We had The Talk tonight (Friday night, January 1st, 2010).

It went as well as I imagine any such talk could go. We are in agreement with regard to the big picture. There are no illusions. Nobody has been misreading the situation. She doesn’t want to be married to me (although divorce is scary to her, as it has been to me), and I can’t stay in this situation as it is.

We discussed and agree upon principles for divvying up our stuff, figuring out a shared child custody plan, etc. We still need to work out the details, but at least we have a mutually acceptable starting point.

Although I’ve mentioned it here before, I don’t know that I’ve stressed it enough: our financial situation is precarious, and a great deal needs to be resolved with regard to our financial house before we can finalize a divorce plan. We both need to find reliable income tout de suite. I have genuine concerns about what happens if I find reliable income soon and she doesn’t… concerns, in particular, about her dragging this out. I will be keeping a close eye on the situation. I will not allow my life to continue to be bled away one day at a time. And I delicately (but firmly) said as much to Penny.

That said, we’ve begun to figure out what our divorce is going to look like. Our marriage is over.

Penny is officially my Soon-To-Be-Ex-Wife.

2010. We’re only one day in, and already, you’re proving to be a rather consequential year.

I wonder what January 2nd has in store.


Responses

  1. I’m not sure congratulations is the right term, but I feel like there should be a word for such a big step. I’m sure that, even after you’ve been working through your feelings, it must have been hard to have it out on the table. The breakup of any relationship, especially a marriage, is tragic. But at the same time, now that it’s all out in the open it can be dealt with. Today really is the beginning of the rest of your life, and that’s exciting, although of course you have a long slog ahead of you. But by taking this step, you’ve given yourself another shot at happiness, and you should be proud of yourself! I really hope you’re able to resolve the details as quickly and painlessly as possible, and that you and Penny are able to maintain this co-operative approach, especially for the sake of your kids. So not congratulations, but here’s very best wishes coming your way!

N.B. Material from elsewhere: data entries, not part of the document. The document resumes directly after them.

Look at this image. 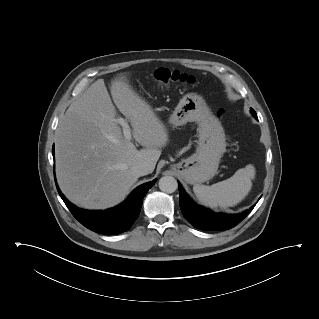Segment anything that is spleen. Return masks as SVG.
Wrapping results in <instances>:
<instances>
[{"label": "spleen", "mask_w": 319, "mask_h": 319, "mask_svg": "<svg viewBox=\"0 0 319 319\" xmlns=\"http://www.w3.org/2000/svg\"><path fill=\"white\" fill-rule=\"evenodd\" d=\"M255 178V168L247 165L235 172L224 181L211 186L196 184L193 191L196 197L204 205L209 207H231L241 202L252 188V180Z\"/></svg>", "instance_id": "3e777b00"}]
</instances>
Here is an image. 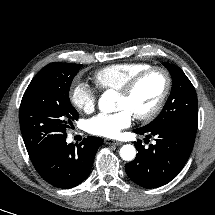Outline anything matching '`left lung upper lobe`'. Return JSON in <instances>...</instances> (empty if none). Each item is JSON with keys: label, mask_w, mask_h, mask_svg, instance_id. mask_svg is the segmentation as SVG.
Segmentation results:
<instances>
[{"label": "left lung upper lobe", "mask_w": 215, "mask_h": 215, "mask_svg": "<svg viewBox=\"0 0 215 215\" xmlns=\"http://www.w3.org/2000/svg\"><path fill=\"white\" fill-rule=\"evenodd\" d=\"M163 65L168 69L172 77L171 94L162 112L156 119L142 128L175 125L196 132L198 124L196 91L179 67L168 63H163Z\"/></svg>", "instance_id": "1"}]
</instances>
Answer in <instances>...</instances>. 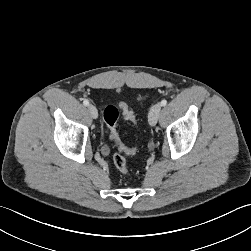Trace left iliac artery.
<instances>
[{
  "mask_svg": "<svg viewBox=\"0 0 251 251\" xmlns=\"http://www.w3.org/2000/svg\"><path fill=\"white\" fill-rule=\"evenodd\" d=\"M161 106H165L167 104V100L163 99L161 102H160Z\"/></svg>",
  "mask_w": 251,
  "mask_h": 251,
  "instance_id": "obj_1",
  "label": "left iliac artery"
}]
</instances>
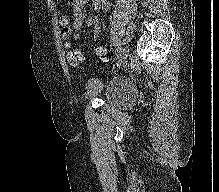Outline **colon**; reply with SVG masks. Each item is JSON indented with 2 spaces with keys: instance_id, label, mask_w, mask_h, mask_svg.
I'll use <instances>...</instances> for the list:
<instances>
[{
  "instance_id": "obj_1",
  "label": "colon",
  "mask_w": 219,
  "mask_h": 192,
  "mask_svg": "<svg viewBox=\"0 0 219 192\" xmlns=\"http://www.w3.org/2000/svg\"><path fill=\"white\" fill-rule=\"evenodd\" d=\"M94 51L101 60L106 61L108 59V51L102 44L95 43ZM67 59L71 64L77 65L85 60V56L83 53L76 50H69L67 53Z\"/></svg>"
}]
</instances>
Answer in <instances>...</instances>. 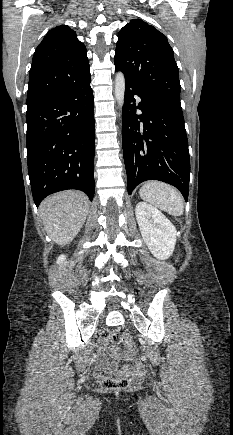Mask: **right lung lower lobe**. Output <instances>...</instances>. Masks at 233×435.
Segmentation results:
<instances>
[{"label":"right lung lower lobe","instance_id":"98d812e1","mask_svg":"<svg viewBox=\"0 0 233 435\" xmlns=\"http://www.w3.org/2000/svg\"><path fill=\"white\" fill-rule=\"evenodd\" d=\"M90 72L47 100L28 107V174L36 206L67 189L94 196L95 126Z\"/></svg>","mask_w":233,"mask_h":435}]
</instances>
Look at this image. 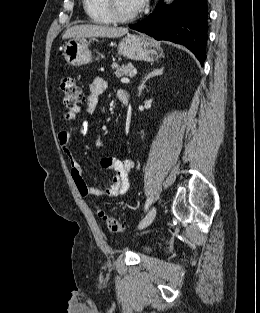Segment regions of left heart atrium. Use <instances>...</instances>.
<instances>
[{"mask_svg":"<svg viewBox=\"0 0 260 313\" xmlns=\"http://www.w3.org/2000/svg\"><path fill=\"white\" fill-rule=\"evenodd\" d=\"M146 2L147 0H135L136 9L137 10L142 9L145 6Z\"/></svg>","mask_w":260,"mask_h":313,"instance_id":"39dd6f15","label":"left heart atrium"}]
</instances>
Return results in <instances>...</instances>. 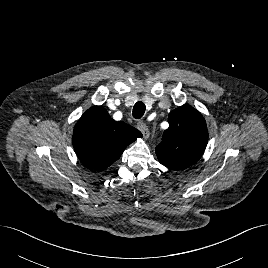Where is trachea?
Listing matches in <instances>:
<instances>
[{
  "label": "trachea",
  "mask_w": 268,
  "mask_h": 268,
  "mask_svg": "<svg viewBox=\"0 0 268 268\" xmlns=\"http://www.w3.org/2000/svg\"><path fill=\"white\" fill-rule=\"evenodd\" d=\"M145 110H146V106L143 102L141 101L136 102V104L133 107V112H132L133 117L135 119H140L144 115Z\"/></svg>",
  "instance_id": "obj_1"
}]
</instances>
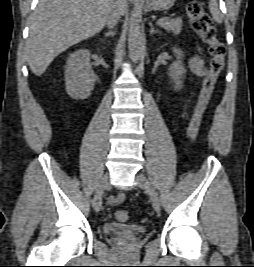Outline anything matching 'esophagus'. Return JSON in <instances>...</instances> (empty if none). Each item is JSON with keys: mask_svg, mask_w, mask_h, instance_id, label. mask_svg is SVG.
<instances>
[{"mask_svg": "<svg viewBox=\"0 0 254 267\" xmlns=\"http://www.w3.org/2000/svg\"><path fill=\"white\" fill-rule=\"evenodd\" d=\"M130 1H132V2H139V1H141V0H130Z\"/></svg>", "mask_w": 254, "mask_h": 267, "instance_id": "obj_1", "label": "esophagus"}]
</instances>
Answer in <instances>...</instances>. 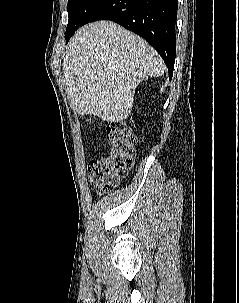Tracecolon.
Segmentation results:
<instances>
[{
    "mask_svg": "<svg viewBox=\"0 0 239 303\" xmlns=\"http://www.w3.org/2000/svg\"><path fill=\"white\" fill-rule=\"evenodd\" d=\"M110 153L93 161L88 168L90 182L98 194L113 190L134 164L136 138L127 127L109 128Z\"/></svg>",
    "mask_w": 239,
    "mask_h": 303,
    "instance_id": "1",
    "label": "colon"
}]
</instances>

  2. It sounds like it’s going well to begin with. Your discussion sounds as if two adults were interacting for the good of their responsibilities. The sticky issue is going to be financing this breakup. Without sufficient income, it isn’t going to happen as you have discussed so far. I suggest you discuss a contingency plan in case your concerns are realized.

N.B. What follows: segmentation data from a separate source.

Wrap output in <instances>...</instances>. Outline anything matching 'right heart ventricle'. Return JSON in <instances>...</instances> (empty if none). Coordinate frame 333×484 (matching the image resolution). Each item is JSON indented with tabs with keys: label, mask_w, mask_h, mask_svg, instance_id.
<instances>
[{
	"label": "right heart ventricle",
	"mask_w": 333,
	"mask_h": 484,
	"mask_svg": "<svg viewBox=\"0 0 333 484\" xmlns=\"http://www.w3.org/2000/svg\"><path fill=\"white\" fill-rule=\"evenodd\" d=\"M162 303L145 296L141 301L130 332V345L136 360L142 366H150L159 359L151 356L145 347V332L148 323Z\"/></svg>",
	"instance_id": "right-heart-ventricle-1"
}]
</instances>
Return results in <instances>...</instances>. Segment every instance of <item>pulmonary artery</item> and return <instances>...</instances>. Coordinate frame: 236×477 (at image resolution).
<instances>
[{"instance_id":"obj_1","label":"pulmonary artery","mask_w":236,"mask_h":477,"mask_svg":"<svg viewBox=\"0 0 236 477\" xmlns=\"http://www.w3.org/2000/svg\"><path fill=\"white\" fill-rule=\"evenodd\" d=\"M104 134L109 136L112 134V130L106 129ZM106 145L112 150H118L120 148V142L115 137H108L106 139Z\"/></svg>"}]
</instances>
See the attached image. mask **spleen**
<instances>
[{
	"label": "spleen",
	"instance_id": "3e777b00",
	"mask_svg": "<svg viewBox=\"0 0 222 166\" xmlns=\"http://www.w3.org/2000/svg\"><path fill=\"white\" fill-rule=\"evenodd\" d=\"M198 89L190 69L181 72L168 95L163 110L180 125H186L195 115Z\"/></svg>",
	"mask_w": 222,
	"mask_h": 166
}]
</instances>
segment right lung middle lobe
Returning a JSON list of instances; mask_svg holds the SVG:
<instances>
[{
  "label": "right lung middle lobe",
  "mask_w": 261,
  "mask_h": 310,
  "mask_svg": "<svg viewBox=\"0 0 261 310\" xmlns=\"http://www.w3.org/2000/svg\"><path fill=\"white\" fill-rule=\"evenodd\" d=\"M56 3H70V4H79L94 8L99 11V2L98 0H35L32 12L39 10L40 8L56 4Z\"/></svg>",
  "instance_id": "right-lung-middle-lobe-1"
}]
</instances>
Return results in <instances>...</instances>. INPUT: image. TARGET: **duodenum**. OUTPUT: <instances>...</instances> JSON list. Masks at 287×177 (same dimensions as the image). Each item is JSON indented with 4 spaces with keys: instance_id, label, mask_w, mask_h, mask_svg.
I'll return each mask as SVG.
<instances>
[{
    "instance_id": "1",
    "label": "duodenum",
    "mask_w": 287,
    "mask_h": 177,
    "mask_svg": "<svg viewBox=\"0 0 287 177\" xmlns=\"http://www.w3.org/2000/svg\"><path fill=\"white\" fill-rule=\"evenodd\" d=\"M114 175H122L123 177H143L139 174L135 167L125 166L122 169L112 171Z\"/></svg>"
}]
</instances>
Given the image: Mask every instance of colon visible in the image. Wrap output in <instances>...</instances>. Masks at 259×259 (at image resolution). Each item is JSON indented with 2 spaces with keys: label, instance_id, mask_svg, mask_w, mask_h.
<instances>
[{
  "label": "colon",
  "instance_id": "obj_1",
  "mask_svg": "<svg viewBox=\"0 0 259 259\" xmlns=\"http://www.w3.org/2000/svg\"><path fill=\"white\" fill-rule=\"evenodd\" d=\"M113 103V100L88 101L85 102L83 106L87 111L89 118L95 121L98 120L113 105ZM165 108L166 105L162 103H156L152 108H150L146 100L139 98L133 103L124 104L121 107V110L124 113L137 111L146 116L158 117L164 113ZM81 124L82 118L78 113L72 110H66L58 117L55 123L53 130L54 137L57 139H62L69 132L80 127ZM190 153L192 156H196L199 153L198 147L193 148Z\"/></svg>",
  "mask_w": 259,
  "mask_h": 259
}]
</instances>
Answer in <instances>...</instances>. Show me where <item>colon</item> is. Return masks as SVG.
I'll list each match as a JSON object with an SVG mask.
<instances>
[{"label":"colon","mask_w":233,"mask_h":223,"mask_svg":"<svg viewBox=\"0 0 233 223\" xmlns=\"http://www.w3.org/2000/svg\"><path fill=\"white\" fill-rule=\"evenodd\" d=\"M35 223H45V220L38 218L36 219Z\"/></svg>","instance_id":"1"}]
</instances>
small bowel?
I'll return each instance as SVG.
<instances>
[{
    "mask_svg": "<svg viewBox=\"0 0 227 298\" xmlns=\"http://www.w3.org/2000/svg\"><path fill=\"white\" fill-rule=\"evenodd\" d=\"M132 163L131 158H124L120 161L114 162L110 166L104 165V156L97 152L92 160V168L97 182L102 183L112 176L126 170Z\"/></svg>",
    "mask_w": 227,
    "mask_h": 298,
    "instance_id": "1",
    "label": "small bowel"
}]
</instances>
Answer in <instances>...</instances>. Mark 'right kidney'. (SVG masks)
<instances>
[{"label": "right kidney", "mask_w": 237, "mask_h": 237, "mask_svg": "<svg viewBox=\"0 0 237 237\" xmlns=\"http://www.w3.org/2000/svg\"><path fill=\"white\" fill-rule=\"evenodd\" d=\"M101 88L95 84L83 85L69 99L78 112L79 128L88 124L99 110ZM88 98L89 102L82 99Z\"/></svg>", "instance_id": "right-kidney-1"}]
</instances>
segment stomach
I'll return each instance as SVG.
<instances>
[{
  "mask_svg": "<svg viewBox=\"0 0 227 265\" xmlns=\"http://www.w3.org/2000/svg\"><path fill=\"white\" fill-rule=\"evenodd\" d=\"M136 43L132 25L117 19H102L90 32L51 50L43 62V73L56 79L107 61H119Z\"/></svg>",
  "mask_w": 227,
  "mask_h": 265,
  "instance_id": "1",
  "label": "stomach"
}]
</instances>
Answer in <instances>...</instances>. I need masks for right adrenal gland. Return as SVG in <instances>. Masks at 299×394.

    Good luck. I’ll send you what positive energy I can.

  3. Wow. Reading that, I was “there” with you – I could feel it in my gut, the many feelings that fly through you, sadness, fear, but also a feeling of finality, knowing that it is moving forward. Though in my case, the divorce wasn’t my decision (and now, I am thankful for it), and yours is, I know the journey through this will be trying, but it sounds like you have the strength to push forward and start over. I’ll be reading…and good luck, also sending positive vibes (as ToppHogg is above).

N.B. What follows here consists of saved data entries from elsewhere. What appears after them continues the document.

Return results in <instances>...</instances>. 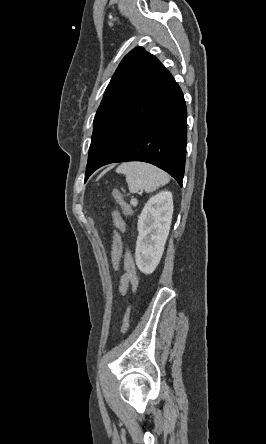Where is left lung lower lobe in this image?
<instances>
[{
	"mask_svg": "<svg viewBox=\"0 0 266 444\" xmlns=\"http://www.w3.org/2000/svg\"><path fill=\"white\" fill-rule=\"evenodd\" d=\"M187 110L170 74L144 95L112 115L91 139L85 181L113 162L143 161L168 172L182 186Z\"/></svg>",
	"mask_w": 266,
	"mask_h": 444,
	"instance_id": "1",
	"label": "left lung lower lobe"
}]
</instances>
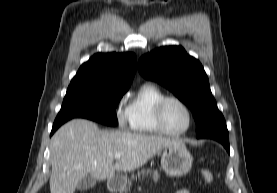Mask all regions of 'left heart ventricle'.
<instances>
[{
	"label": "left heart ventricle",
	"instance_id": "obj_1",
	"mask_svg": "<svg viewBox=\"0 0 277 193\" xmlns=\"http://www.w3.org/2000/svg\"><path fill=\"white\" fill-rule=\"evenodd\" d=\"M163 115L165 125L171 131L183 130L188 124L186 110L175 101L166 103Z\"/></svg>",
	"mask_w": 277,
	"mask_h": 193
}]
</instances>
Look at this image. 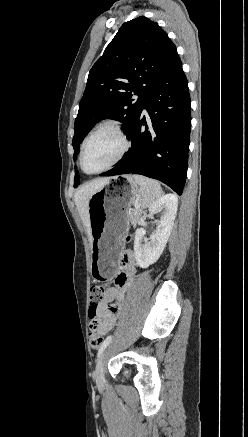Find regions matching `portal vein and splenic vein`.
I'll list each match as a JSON object with an SVG mask.
<instances>
[{
	"mask_svg": "<svg viewBox=\"0 0 248 437\" xmlns=\"http://www.w3.org/2000/svg\"><path fill=\"white\" fill-rule=\"evenodd\" d=\"M135 208H139V206H138V205H135Z\"/></svg>",
	"mask_w": 248,
	"mask_h": 437,
	"instance_id": "obj_1",
	"label": "portal vein and splenic vein"
}]
</instances>
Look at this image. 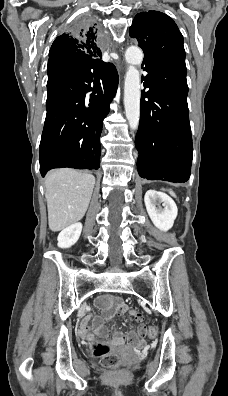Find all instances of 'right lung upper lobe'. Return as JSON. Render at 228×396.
I'll use <instances>...</instances> for the list:
<instances>
[{
	"mask_svg": "<svg viewBox=\"0 0 228 396\" xmlns=\"http://www.w3.org/2000/svg\"><path fill=\"white\" fill-rule=\"evenodd\" d=\"M101 55L95 26L79 28L55 39L49 52L48 71L63 70L64 64L72 60L99 59Z\"/></svg>",
	"mask_w": 228,
	"mask_h": 396,
	"instance_id": "obj_1",
	"label": "right lung upper lobe"
}]
</instances>
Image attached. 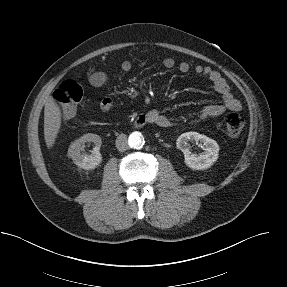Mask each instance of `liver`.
Wrapping results in <instances>:
<instances>
[{
  "label": "liver",
  "mask_w": 287,
  "mask_h": 287,
  "mask_svg": "<svg viewBox=\"0 0 287 287\" xmlns=\"http://www.w3.org/2000/svg\"><path fill=\"white\" fill-rule=\"evenodd\" d=\"M60 127L61 111L50 96L47 98L44 107V139L48 149L54 145Z\"/></svg>",
  "instance_id": "obj_1"
}]
</instances>
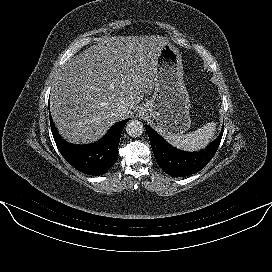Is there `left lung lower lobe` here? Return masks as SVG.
Listing matches in <instances>:
<instances>
[{
  "instance_id": "obj_1",
  "label": "left lung lower lobe",
  "mask_w": 272,
  "mask_h": 272,
  "mask_svg": "<svg viewBox=\"0 0 272 272\" xmlns=\"http://www.w3.org/2000/svg\"><path fill=\"white\" fill-rule=\"evenodd\" d=\"M151 147L158 165L172 177H185L203 169L215 155L222 139L223 129L219 137L206 149L189 153L170 146L160 135L145 125Z\"/></svg>"
}]
</instances>
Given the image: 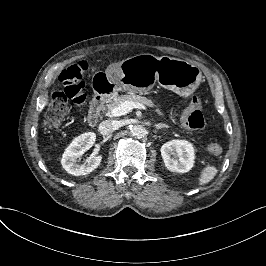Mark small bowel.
<instances>
[{
    "label": "small bowel",
    "mask_w": 266,
    "mask_h": 266,
    "mask_svg": "<svg viewBox=\"0 0 266 266\" xmlns=\"http://www.w3.org/2000/svg\"><path fill=\"white\" fill-rule=\"evenodd\" d=\"M198 106H199L198 102H195V101L193 100V102H192V104H191V106H190V110H193V109H195V108H198Z\"/></svg>",
    "instance_id": "c3829d8e"
}]
</instances>
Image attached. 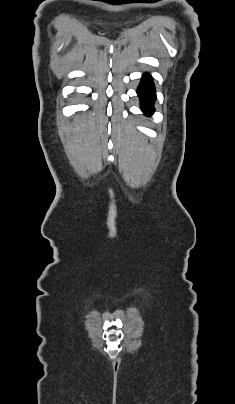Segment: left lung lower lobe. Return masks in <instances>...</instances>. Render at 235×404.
<instances>
[{"label":"left lung lower lobe","mask_w":235,"mask_h":404,"mask_svg":"<svg viewBox=\"0 0 235 404\" xmlns=\"http://www.w3.org/2000/svg\"><path fill=\"white\" fill-rule=\"evenodd\" d=\"M141 100L142 110L146 114H152L154 111L153 102L156 98L155 88L150 76L145 75L137 90Z\"/></svg>","instance_id":"0a47b994"}]
</instances>
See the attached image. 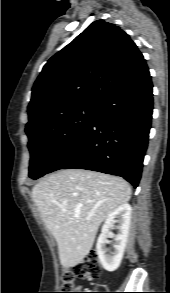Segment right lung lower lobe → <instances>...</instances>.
I'll use <instances>...</instances> for the list:
<instances>
[{"label": "right lung lower lobe", "instance_id": "1", "mask_svg": "<svg viewBox=\"0 0 170 293\" xmlns=\"http://www.w3.org/2000/svg\"><path fill=\"white\" fill-rule=\"evenodd\" d=\"M149 71L106 97L94 121L51 165L121 176L134 187L141 178L153 111Z\"/></svg>", "mask_w": 170, "mask_h": 293}]
</instances>
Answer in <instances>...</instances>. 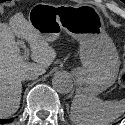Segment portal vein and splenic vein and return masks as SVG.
<instances>
[{"instance_id": "portal-vein-and-splenic-vein-1", "label": "portal vein and splenic vein", "mask_w": 125, "mask_h": 125, "mask_svg": "<svg viewBox=\"0 0 125 125\" xmlns=\"http://www.w3.org/2000/svg\"><path fill=\"white\" fill-rule=\"evenodd\" d=\"M20 44L24 48V55L22 57L24 60H27L30 54L29 49H27L22 42Z\"/></svg>"}]
</instances>
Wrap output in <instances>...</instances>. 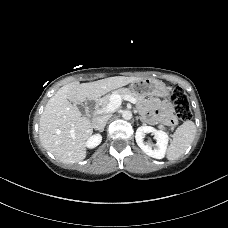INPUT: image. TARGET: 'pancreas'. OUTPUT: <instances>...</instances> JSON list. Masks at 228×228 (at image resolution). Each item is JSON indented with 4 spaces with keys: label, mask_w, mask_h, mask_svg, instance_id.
<instances>
[{
    "label": "pancreas",
    "mask_w": 228,
    "mask_h": 228,
    "mask_svg": "<svg viewBox=\"0 0 228 228\" xmlns=\"http://www.w3.org/2000/svg\"><path fill=\"white\" fill-rule=\"evenodd\" d=\"M112 95H120L121 97L125 95H130L136 99L137 103H141L144 99L143 96H141L139 93L135 91H132L128 88H120L118 90L113 91L111 94H108L103 98L99 99L98 101L99 105H101L102 107H106L109 104ZM158 128L165 129L163 125H159Z\"/></svg>",
    "instance_id": "cf45deb5"
}]
</instances>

  4. I hate to be the negative nelly but document as much as you can, just in case…

    Also, if you can manage it, I highly recommend you go and see Up in the Air. As someone who is transitioning, it shifted my perspective slightly on some things. And it was fun to go to the movies.

  5. It sounds like you guys started this on the right foot. I know it is a long path but it does help to try to stay on somewhat of the same page. That was the first step and now it is done and over. I hope you feel some sort of relief about that and may this year still take you on a path that leads to a New Years Eve kiss next year.

  6. […] bloggers I follow, who are 2,3,10 years into being divorced, for example). He wrote a powerful post yesterday, as his divorce is just beginning, and I will be glued to his following posts to see how […]

  7. Yes…document everything. This blog may actually come in handy as well.)
    Congratulations! (Yeah, that’s the right word…)
    You are entering a new phase of your life. A year from now, it will all be different.
    BETTER.
    I promise.

  8. “Now this is not the end. It is not even the beginning of the end. But it is, perhaps, the end of the beginning”.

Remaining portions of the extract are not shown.